(Text Opens)
1. Problem Statement

The internal structure of hadrons, particularly those with spin $3/2$ like the $\Delta$ baryon, remains a complex challenge in non-perturbative Quantum Chromodynamics (QCD). While electromagnetic and gravitational form factors have been studied, tensor form factors (TFFs) are crucial for understanding the transversity (transverse spin distribution) of quarks inside hadrons.

• Gap in Knowledge: Previous theoretical studies on decuplet baryon TFFs (e.g., Ref. [55]) relied on the first moments of transversity Generalized Parton Distributions (GPDs), yielding a decomposition with seven form factors. However, a rigorous derivation directly from QCD symmetries (Lorentz covariance, Rarita-Schwinger constraints, Hermiticity, Parity, and Time-reversal) without relying on GPD moments was lacking.
• Objective: To derive a complete, symmetry-consistent Lorentz decomposition of the $\Delta^+ \to \Delta^+$ tensor current matrix element and calculate the resulting TFFs using QCD Sum Rules (QCDSR) for both isovector and isoscalar currents.

2. Methodology

The authors employed the Three-Point QCD Sum Rule (QCDSR) framework, a non-perturbative method that relates hadronic observables to quark-gluon degrees of freedom.

A. Theoretical Framework & Decomposition

• Matrix Element Derivation: The authors derived the most general form of the tensor current matrix element $\langle \Delta^+(p', s') | \bar{\psi} i\sigma_{\mu\nu} \psi | \Delta^+(p, s) \rangle$.
• Symmetry Constraints: By imposing Lorentz covariance, Rarita-Schwinger constraints ($\gamma^\alpha u_\alpha = 0, p^\alpha u_\alpha = 0$), and discrete symmetries (Hermiticity, Parity, Time-reversal), they reduced the possible structures from an initial set to ten independent TFFs ($F^T_{i,j}$).
(Text Closes)
== Exercise tasks ==
a: Write out the passage of the tensor form factor summary from "1. Problem Statement" to "moments was lacking.".
b: In the tensor form factor summary, how many independent tensor form factors remain after the symmetry constraints are imposed?
c: Proceed with the tensor form factor summary, picking up after its final sentence.
(The data Opens)
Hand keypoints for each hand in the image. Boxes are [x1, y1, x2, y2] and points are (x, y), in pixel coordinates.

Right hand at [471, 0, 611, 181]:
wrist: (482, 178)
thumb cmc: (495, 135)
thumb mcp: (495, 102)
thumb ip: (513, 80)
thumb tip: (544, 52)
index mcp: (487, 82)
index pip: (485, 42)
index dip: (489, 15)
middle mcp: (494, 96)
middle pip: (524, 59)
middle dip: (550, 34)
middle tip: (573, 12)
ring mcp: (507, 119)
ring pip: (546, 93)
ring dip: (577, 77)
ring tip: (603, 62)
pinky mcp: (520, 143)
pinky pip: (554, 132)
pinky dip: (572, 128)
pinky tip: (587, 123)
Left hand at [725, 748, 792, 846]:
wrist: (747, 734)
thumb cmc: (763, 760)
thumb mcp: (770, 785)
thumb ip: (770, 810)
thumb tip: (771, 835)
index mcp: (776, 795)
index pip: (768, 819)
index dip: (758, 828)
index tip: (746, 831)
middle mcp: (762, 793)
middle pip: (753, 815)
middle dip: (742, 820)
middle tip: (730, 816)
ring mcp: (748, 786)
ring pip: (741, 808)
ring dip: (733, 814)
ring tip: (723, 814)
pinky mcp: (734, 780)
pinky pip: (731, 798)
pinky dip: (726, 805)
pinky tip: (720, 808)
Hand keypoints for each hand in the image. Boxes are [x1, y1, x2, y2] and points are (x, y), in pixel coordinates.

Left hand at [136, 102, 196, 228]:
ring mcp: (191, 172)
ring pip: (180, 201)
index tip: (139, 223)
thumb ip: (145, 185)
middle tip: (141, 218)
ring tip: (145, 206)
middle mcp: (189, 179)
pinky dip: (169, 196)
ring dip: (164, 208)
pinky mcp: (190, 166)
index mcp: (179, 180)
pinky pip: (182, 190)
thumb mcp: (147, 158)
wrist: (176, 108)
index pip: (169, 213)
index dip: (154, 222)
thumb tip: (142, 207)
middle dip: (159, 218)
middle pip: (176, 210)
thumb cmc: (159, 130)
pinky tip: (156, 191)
(The data Closes)
== Results of the tasks ==
a:
1. Problem Statement

The internal structure of hadrons, particularly those with spin $3/2$ like the $\Delta$ baryon, remains a complex challenge in non-perturbative Quantum Chromodynamics (QCD). While electromagnetic and gravitational form factors have been studied, tensor form factors (TFFs) are crucial for understanding the transversity (transverse spin distribution) of quarks inside hadrons.

• Gap in Knowledge: Previous theoretical studies on decuplet baryon TFFs (e.g., Ref. [55]) relied on the first moments of transversity Generalized Parton Distributions (GPDs), yielding a decomposition with seven form factors. However, a rigorous derivation directly from QCD symmetries (Lorentz covariance, Rarita-Schwinger constraints, Hermiticity, Parity, and Time-reversal) without relying on GPD moments was lacking.

b: Ten independent tensor form factors remain.

c:
  • Note: This contrasts with the 7 TFFs found in GPD-based approaches. The authors demonstrate that their 10-TFF decomposition ensures full consistency between physical and QCD sides, whereas the GPD approach may miss structures required to satisfy all discrete symmetries explicitly.
• Currents: They defined interpolating currents for the $\Delta^+$ ($uud$) and tensor currents for both isoscalar ($\bar{u}u + \bar{d}d$) and isovector ($\bar{u}u - \bar{d}d$) cases.

B. QCDSR Calculation

1. Correlation Function: A three-point correlation function involving the interpolating current, the tensor current, and the conjugate interpolating current was constructed.
2. Physical Side: Evaluated by inserting a complete set of hadronic states. The ground-state contribution ($\Delta^+$) was isolated, and spin-1/2 contaminations were systematically removed using specific projection techniques on the Dirac matrices.
3. QCD Side: Evaluated using the Operator Product Expansion (OPE) in coordinate space, then transformed to momentum space.
   • Included perturbative contributions (dimension $d=0$).
   • Included non-perturbative condensates up to dimension $d=6$ (quark condensate $\langle \bar{q}q \rangle$, gluon condensate $\langle G^2 \rangle$, and mixed condensate $\langle \bar{q}g_s \sigma G q \rangle$).
4. Matching: Double Borel transformations were applied to both sides to suppress excited states and continuum contributions. The coefficients of identical Lorentz structures were matched to extract the TFFs.

C. Numerical Analysis

• Parameters: Input parameters included quark masses, condensates, the $\Delta^+$ mass, and the residue $\lambda_\Delta$.
• Stability: Working windows for the Borel mass ($M^2 \in [3, 4] \text{ GeV}^2$) and continuum threshold ($s_0 \in [2.9, 3.3] \text{ GeV}^2$) were determined by ensuring:
  • Pole contribution (PC) $\geq 50\%$.
  • OPE convergence (highest dimension term contribution $\leq 8\%$).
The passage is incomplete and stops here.